While reading this explanation on lvalues and rvalues, these lines of code stuck out to me:
int& foo();
foo() = 42; // OK, foo() is an lvalue
int &foo();
declares a function called foo()
with return type int&
. If you call this function without providing a body then you are likely to get an undefined reference error.
In your second attempt you provided a function int foo()
. This has a different return type to the function declared by int& foo();
. So you have two declarations of the same foo
that don't match, which violates the One Definition Rule causing undefined behaviour (no diagnostic required).
For something that works, take out the local function declaration. They can lead to silent undefined behaviour as you have seen. Instead, only use function declarations outside of any function. Your program could look like:
int &foo()
{
static int i = 2;
return i;
}
int main()
{
++foo();
std::cout << foo() << '\n';
}
In that context the & means a reference - so foo returns a reference to an int, rather than an int.
I'm not sure if you'd have worked with pointers yet, but it's a similar idea, you're not actually returning the value out of the function - instead you're passing the information needed to find the location in memory where that int is.
So to summarize you're not assigning a value to a function call - you're using a function to get a reference, and then assigning the value being referenced to a new value. It's easy to think everything happens at once, but in reality the computer does everything in a precise order.
If you're wondering - the reason you're getting a segfault is because you're returning a numeric literal '2' - so it's the exact error you'd get if you were to define a const int and then try to modify its value.
If you haven't learned about pointers and dynamic memory yet then I'd recommend that first as there's a few concepts that I think are hard to understand unless you're learning them all at once.
int& foo();
is a function returning a reference to int
. Your provided function returns int
without reference.
You may do
int& foo()
{
static int i = 42;
return i;
}
int main()
{
int& foo();
foo() = 42;
}
int & foo();
means that foo()
returns a reference to a variable.
Consider this code:
#include <iostream>
int k = 0;
int &foo()
{
return k;
}
int main(int argc,char **argv)
{
k = 4;
foo() = 5;
std::cout << "k=" << k << "\n";
return 0;
}
This code prints:
$ ./a.out k=5
Because foo()
returns a reference to the global variable k
.
In your revised code, you are casting the returned value to a reference, which is then invalid.
The example code at the linked page is just a dummy function declaration. It does not compile, but if you had some function defined, it would work generally. The example meant "If you had a function with this signature, you could use it like that".
In your example, foo
is clearly returning an lvalue based on the signature, but you return an rvalue that is converted to an lvalue. This clearly is determined to fail.
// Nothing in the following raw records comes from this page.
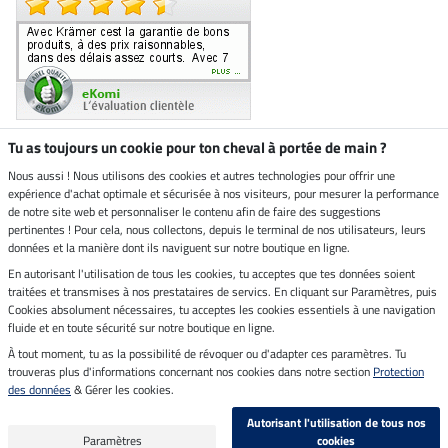
Tu as toujours un cookie pour ton cheval à portée de main ?
Nous aussi ! Nous utilisons des cookies et autres technologies pour offrir une
Boutique climatiquement
expérience d'achat optimale et sécurisée à nos visiteurs, pour mesurer la performance
neutre
de notre site web et personnaliser le contenu afin de faire des suggestions
pertinentes ! Pour cela, nous collectons, depuis le terminal de nos utilisateurs, leurs
Livraison par
données et la manière dont ils naviguent sur notre boutique en ligne.
En autorisant l'utilisation de tous les cookies, tu acceptes que tes données soient
Paiement sécurisé
traitées et transmises à nos prestataires de servics. En cliquant sur Paramètres, puis
Cookies absolument nécessaires, tu acceptes les cookies essentiels à une navigation
fluide et en toute sécurité sur notre boutique en ligne.
À tout moment, tu as la possibilité de révoquer ou d'adapter ces paramètres. Tu
Mentions légales
trouveras plus d'informations concernant nos cookies dans notre section
Protection
des données
& Gérer les cookies.
Dernière actualisation le 06.08.2026 à 07:11
Autorisant l'utilisation de tous nos
Tous les prix s'entendent TVA incluse et
frais de port en sus
Paramètres
cookies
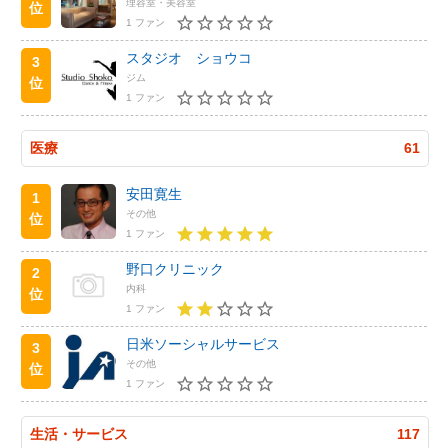
理容室・美容室
位
1 ファン
スタジオ ショウコ
3
ジム
位
1 ファン
医療
61
安田寛生
1
その他
位
1 ファン
野口クリニック
2
内科
位
1 ファン
日米ソーシャルサービス
3
その他
位
1 ファン
生活・サービス
117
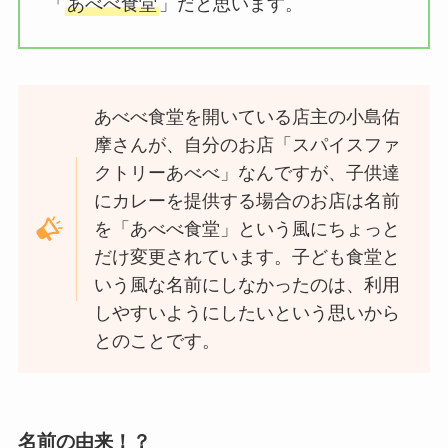
「
あべべ食堂
」だと思います。
あべべ食堂を開いている店主の小島佑
摩さんが、自分のお店「スパイスファ
クトリーあべべ」なんですが、子供達
にカレーを提供する場合のお店は名前
を「あべべ食堂」という風にちょっと
だけ変更されています。子ども食堂と
いう風な名前にしなかったのは、利用
しやすいようにしたいという思いから
とのことです。
名前の由来！？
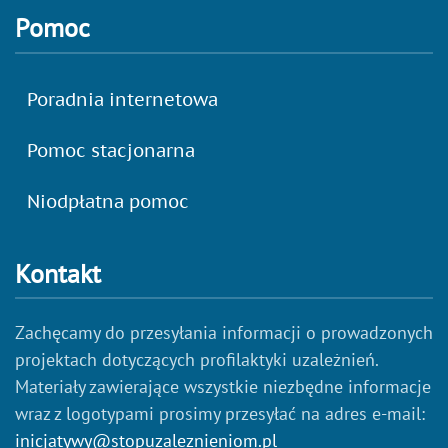
Pomoc
Poradnia internetowa
Pomoc stacjonarna
Niodpłatna pomoc
Kontakt
Zachęcamy do przesyłania informacji o prowadzonych
projektach dotyczących profilaktyki uzależnień.
Materiały zawierające wszystkie niezbędne informacje
wraz z logotypami prosimy przesyłać na adres e-mail:
inicjatywy@stopuzaleznieniom.pl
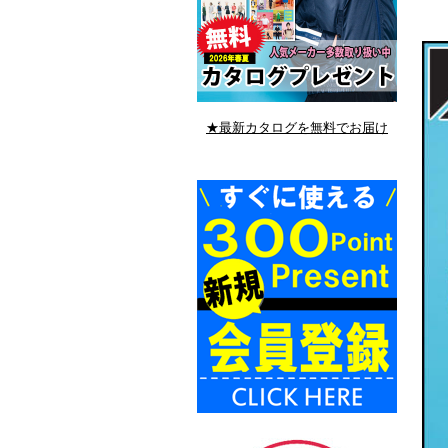
★最新カタログを無料でお届け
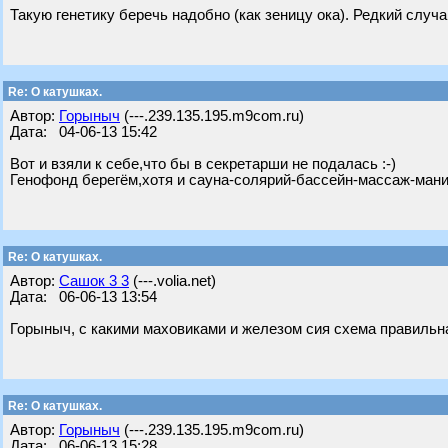
Такую генетику беречь надобно (как зеницу ока). Редкий случа
Re: О катушках.
Автор:
Горыныч
(---.239.135.195.m9com.ru)
Дата: 04-06-13 15:42
Вот и взяли к себе,что бы в секретарши не подалась :-)
Генофонд берегём,хотя и сауна-солярий-бассейн-массаж-мани
Re: О катушках.
Автор:
Сашок 3 3
(---.volia.net)
Дата: 06-06-13 13:54
Горыныч, с какими маховиками и железом сия схема правильн
Re: О катушках.
Автор:
Горыныч
(---.239.135.195.m9com.ru)
Дата: 06-06-13 15:28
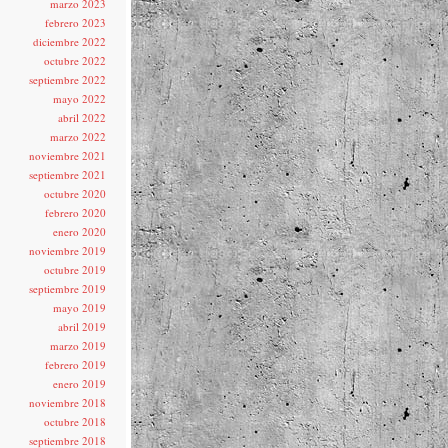
marzo 2023
febrero 2023
diciembre 2022
octubre 2022
septiembre 2022
mayo 2022
abril 2022
marzo 2022
noviembre 2021
septiembre 2021
octubre 2020
febrero 2020
enero 2020
noviembre 2019
octubre 2019
septiembre 2019
mayo 2019
abril 2019
marzo 2019
febrero 2019
enero 2019
noviembre 2018
octubre 2018
septiembre 2018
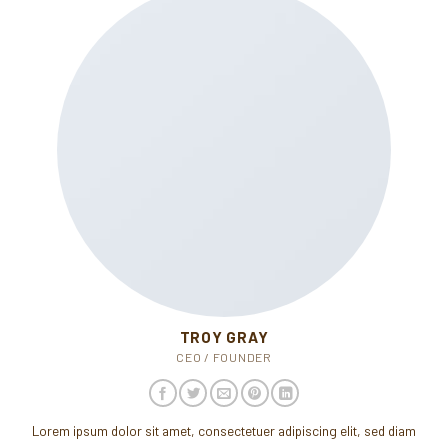
TROY GRAY
CEO / FOUNDER
Lorem ipsum dolor sit amet, consectetuer adipiscing elit, sed diam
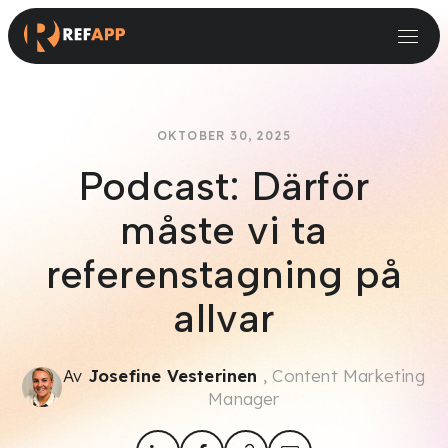
Varför Refapp för digital bakgrundskontroll?
Varför Refapp för digital referenstagning?
Små & Medelstora verksamheter
Rekryteringssystem & Testleverantörer
OKTOBER 30, 2025
Podcast: Därför
måste vi ta
referenstagning på
allvar
Av
Josefine Vesterinen
, Content Marketing
Manager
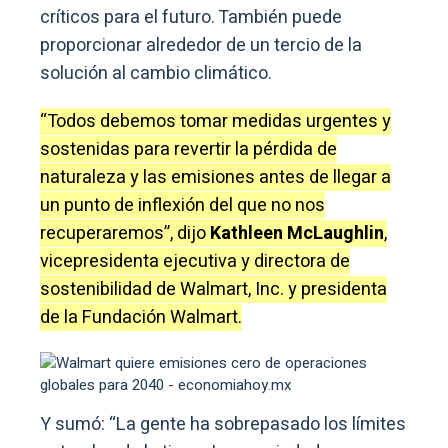
críticos para el futuro. También puede
proporcionar alrededor de un tercio de la
solución al cambio climático.
“Todos debemos tomar medidas urgentes y
sostenidas para revertir la pérdida de
naturaleza y las emisiones antes de llegar a
un punto de inflexión del que no nos
recuperaremos”, dijo
Kathleen McLaughlin
,
vicepresidenta ejecutiva y directora de
sostenibilidad de Walmart, Inc. y presidenta
de la Fundación Walmart.
Y sumó: “La gente ha sobrepasado los límites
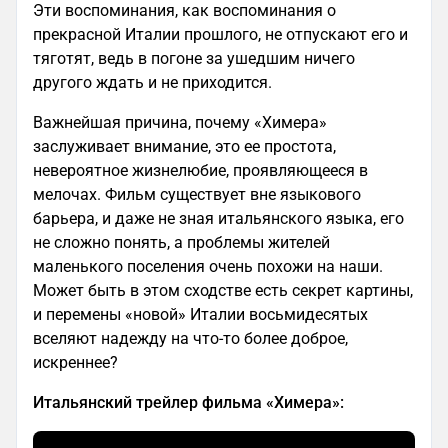
Эти воспоминания, как воспоминания о
прекрасной Италии прошлого, не отпускают его и
тяготят, ведь в погоне за ушедшим ничего
другого ждать и не приходится.
Важнейшая причина, почему «Химера»
заслуживает внимание, это ее простота,
невероятное жизнелюбие, проявляющееся в
мелочах. Фильм существует вне языкового
барьера, и даже не зная итальянского языка, его
не сложно понять, а проблемы жителей
маленького поселения очень похожи на наши.
Может быть в этом сходстве есть секрет картины,
и перемены «новой» Италии восьмидесятых
вселяют надежду на что-то более доброе,
искреннее?
Итальянский трейлер фильма «Химера»:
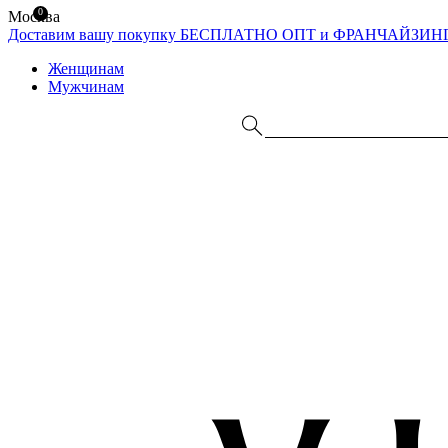
0
Москва
Доставим вашу покупку БЕСПЛАТНО
ОПТ и ФРАНЧАЙЗИН
Женщинам
Мужчинам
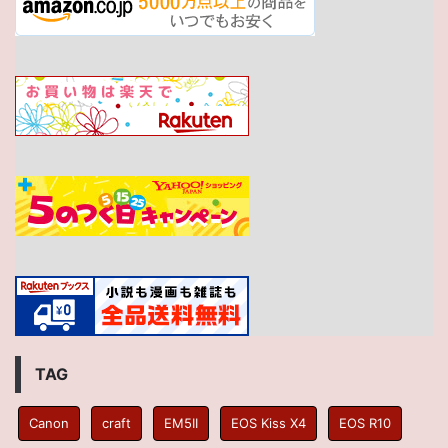
TAG
Canon
craft
EM5II
EOS Kiss X4
EOS R10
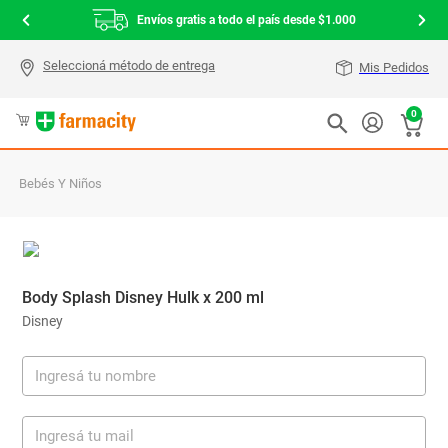
Envíos gratis a todo el país desde $1.000
Mis Pedidos
0
Bebés Y Niños
Body Splash Disney Hulk x 200 ml
Disney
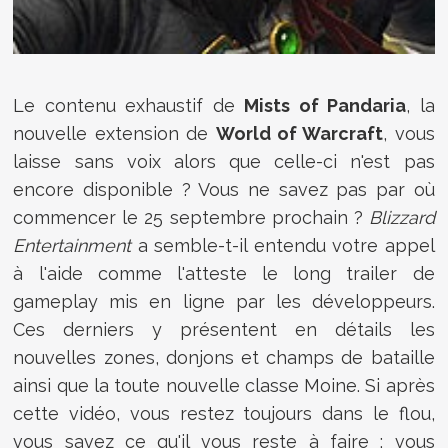
Le contenu exhaustif de
Mists of Pandaria
, la
nouvelle extension de
World of Warcraft
, vous
laisse sans voix alors que celle-ci n'est pas
encore disponible ? Vous ne savez pas par où
commencer le 25 septembre prochain ?
Blizzard
Entertainment
a semble-t-il entendu votre appel
à l'aide comme l'atteste le long trailer de
gameplay mis en ligne par les développeurs.
Ces derniers y présentent en détails les
nouvelles zones, donjons et champs de bataille
ainsi que la toute nouvelle classe Moine. Si après
cette vidéo, vous restez toujours dans le flou,
vous savez ce qu'il vous reste à faire : vous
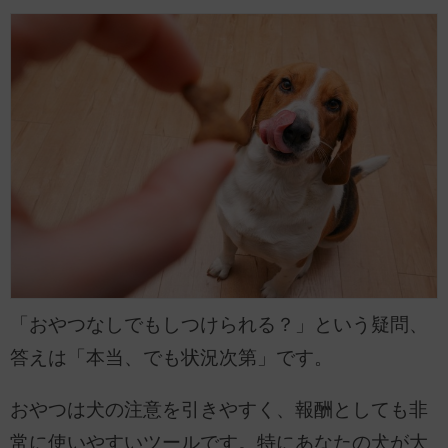
「おやつなしでもしつけられる？」という疑問、
答えは「本当、でも状況次第」です。
おやつは犬の注意を引きやすく、報酬としても非
常に使いやすいツールです。特にあなたの犬が大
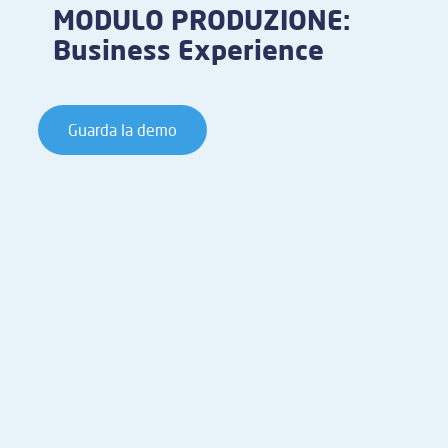
MODULO PRODUZIONE:
Business Experience
Guarda la demo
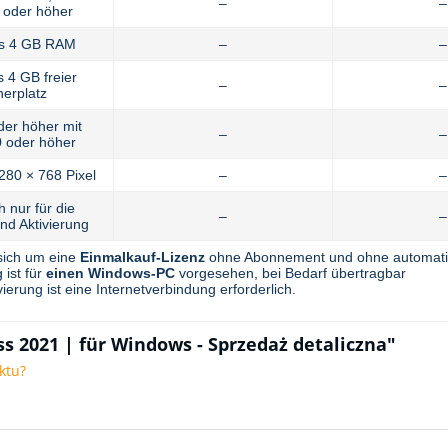
–
–
 oder höher
ns 4 GB RAM
–
–
 4 GB freier
–
–
herplatz
der höher mit
–
–
 oder höher
280 × 768 Pixel
–
–
h nur für die
–
–
und Aktivierung
sich um eine
Einmalkauf-Lizenz
ohne Abonnement und ohne automati
 ist für
einen Windows-PC
vorgesehen, bei Bedarf übertragbar
vierung ist eine Internetverbindung erforderlich.
s 2021 | für Windows - Sprzedaż detaliczna"
ktu?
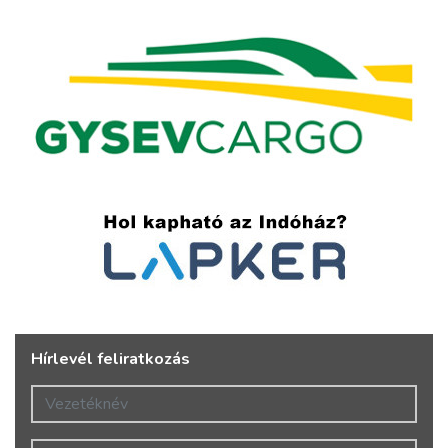
Hírlevél feliratkozás
Vezetéknév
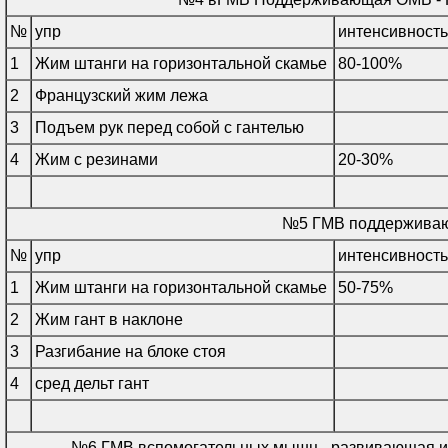
№
упр
интенсивность
1
Жим штанги на горизонтальной скамье
80-100%
2
Французский жим лежа
3
Подъем рук перед собой с гантелью
4
Жим с резинами
20-30%
№5 ГМВ поддержива
№
упр
интенсивность
1
Жим штанги на горизонтальной скамье
50-75%
2
Жим гант в наклоне
3
Разгибание на блоке стоя
4
сред дельт гант
№6 ГМВ вспомогательных мышц - развивающая и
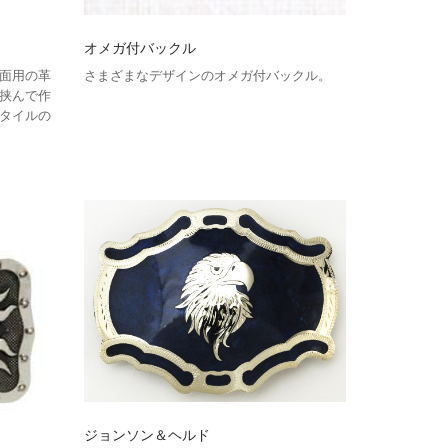
オメガ付バックル
面用の革
さまざまなデザインのオメガ付バックル。
挟んで作
タイルの
ジョンソン＆ヘルド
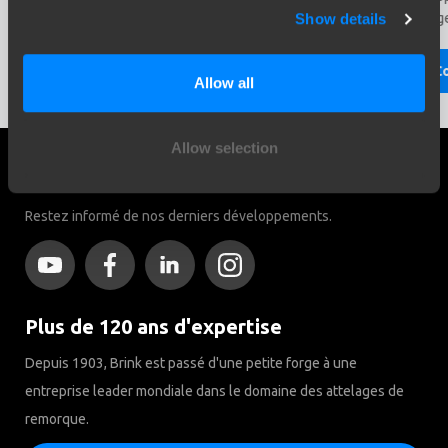
l’attelag
Show details
Continuer à lire
Co
Allow all
Allow selection
Réseaux sociaux
Restez informé de nos derniers développements.
Plus de 120 ans d'expertise
Depuis 1903, Brink est passé d'une petite forge à une
entreprise leader mondiale dans le domaine des attelages de
remorque.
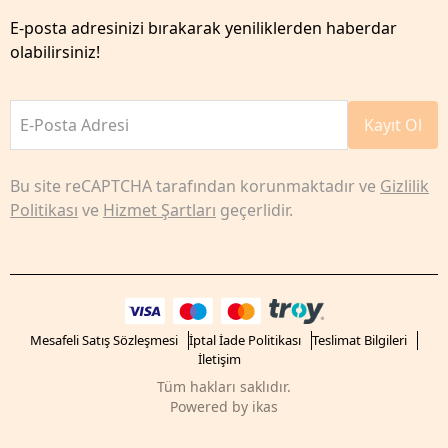
E-posta adresinizi bırakarak yeniliklerden haberdar
olabilirsiniz!
E-Posta Adresi
Kayıt Ol
Bu site reCAPTCHA tarafından korunmaktadır ve
Gizlilik
Politikası
ve
Hizmet Şartları
geçerlidir.
Mesafeli Satış Sözleşmesi
İptal İade Politikası
Teslimat Bilgileri
İletişim
Tüm hakları saklıdır.
Powered by
ikas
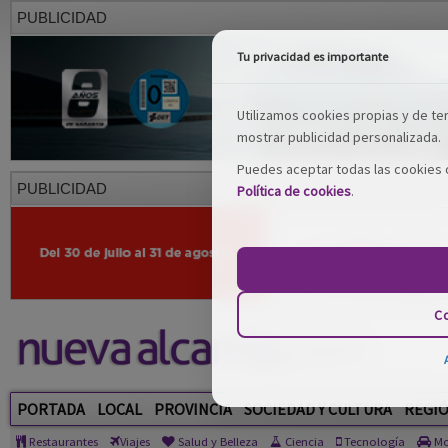
PUBLICIDAD
Tu privacidad es importante
Utilizamos cookies propias y de terc
mostrar publicidad personalizada.
Puedes aceptar todas las cookies o
PUBLICIDAD
Política de cookies
.
Co
PORTADA
LOCAL
PROVINCIA
SOCIEDAD Y CULTURA
REGI
Restaurantes
Viajes
Salud y Belleza
Ciencia
Tecnología
Mo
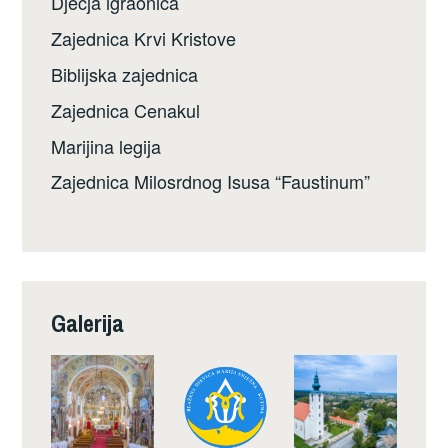
Dječja igraonica
Zajednica Krvi Kristove
Biblijska zajednica
Zajednica Cenakul
Marijina legija
Zajednica Milosrdnog Isusa “Faustinum”
Galerija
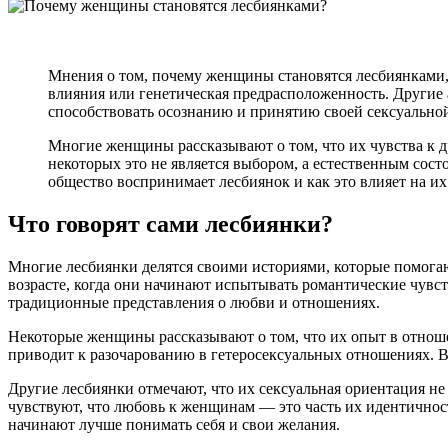
Мнения о том, почему женщины становятся лесбиянками, 
влияния или генетическая предрасположенность. Другие
способствовать осознанию и принятию своей сексуально
Многие женщины рассказывают о том, что их чувства к д
некоторых это не является выбором, а естественным сос
общество воспринимает лесбиянок и как это влияет на и
Что говорят сами лесбиянки?
Многие лесбиянки делятся своими историями, которые помогаю
возрасте, когда они начинают испытывать романтические чувс
традиционные представления о любви и отношениях.
Некоторые женщины рассказывают о том, что их опыт в отнош
приводит к разочарованию в гетеросексуальных отношениях. В
Другие лесбиянки отмечают, что их сексуальная ориентация не
чувствуют, что любовь к женщинам — это часть их идентичности
начинают лучше понимать себя и свои желания.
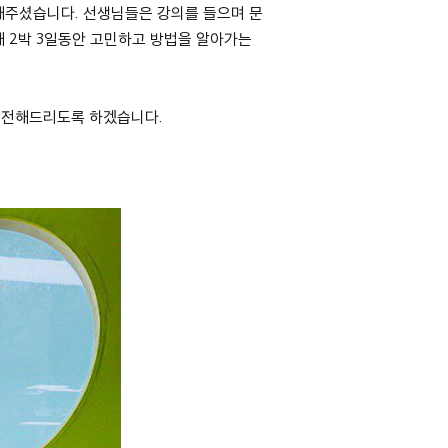
해주셨습니다.
선생님들은 강의를 들으며 문
 2박 3일동안 고민하고 방법을 알아가는
히 전해드리도록 하겠습니다.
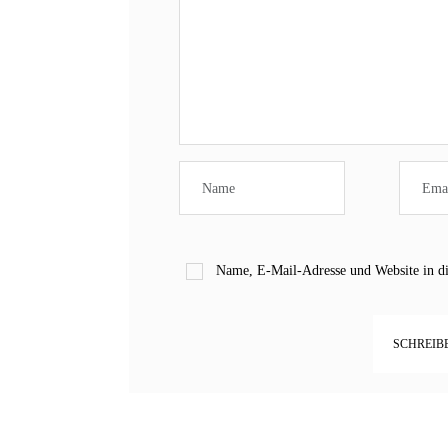
Name, E-Mail-Adresse und Website in d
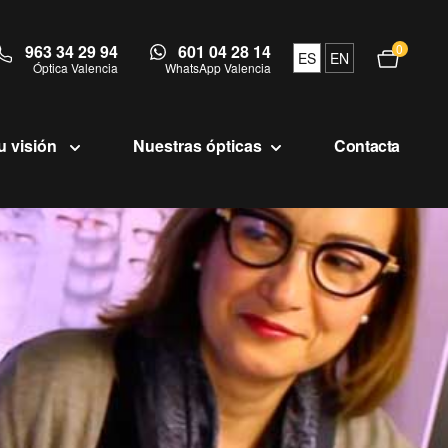
963 34 29 94
601 04 28 14
0
Abrir c
ES
EN
Óptica Valencia
WhatsApp Valencia
u visión
Nuestras ópticas
Contacta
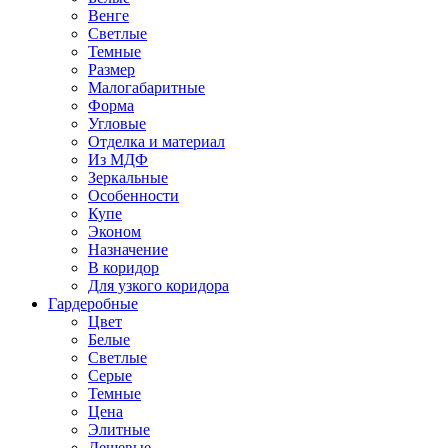
Венге
Светлые
Темные
Размер
Малогабаритные
Форма
Угловые
Отделка и материал
Из МДФ
Зеркальные
Особенности
Купе
Эконом
Назначение
В коридор
Для узкого коридора
Гардеробные
Цвет
Белые
Светлые
Серые
Темные
Цена
Элитные
Дешевые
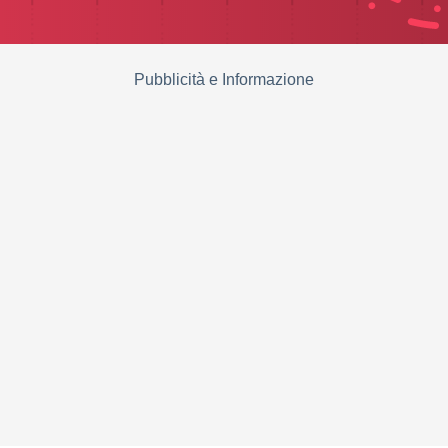
Pubblicità e Informazione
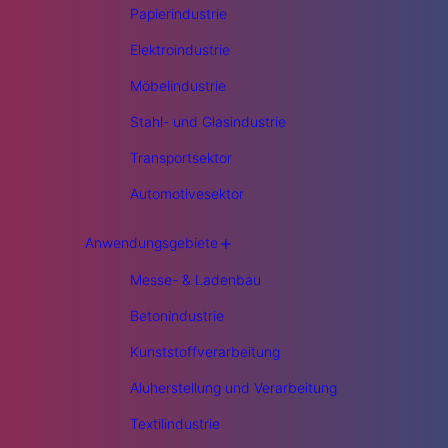
Papierindustrie
Elektroindustrie
Möbelindustrie
Stahl- und Glasindustrie
Transportsektor
Automotivesektor
+
Anwendungsgebiete
Messe- & Ladenbau
Betonindustrie
Kunststoffverarbeitung
Aluherstellung und Verarbeitung
Textilindustrie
You could do:
int& foo()
{
static int x;
return x;
}
and would succeed by changing the value of x, when saying:
foo() = 10;
All the other answers declare a static inside the function. I think that might confuse you, so take a look at this:
int& highest(int & i, int & j)
{
if (i > j)
{
return i;
}
return j;
}
int main()
{
int a{ 3};
int b{ 4 };
highest(a, b) = 11;
return 0;
}
Because highest()
returns a reference, you can assign a value to it. When this runs, b
will be changed to 11. If you changed the initialization so that a
was, say, 8, then a
would be changed to 11. This is some code that might actually serve a purpose, unlike the other examples.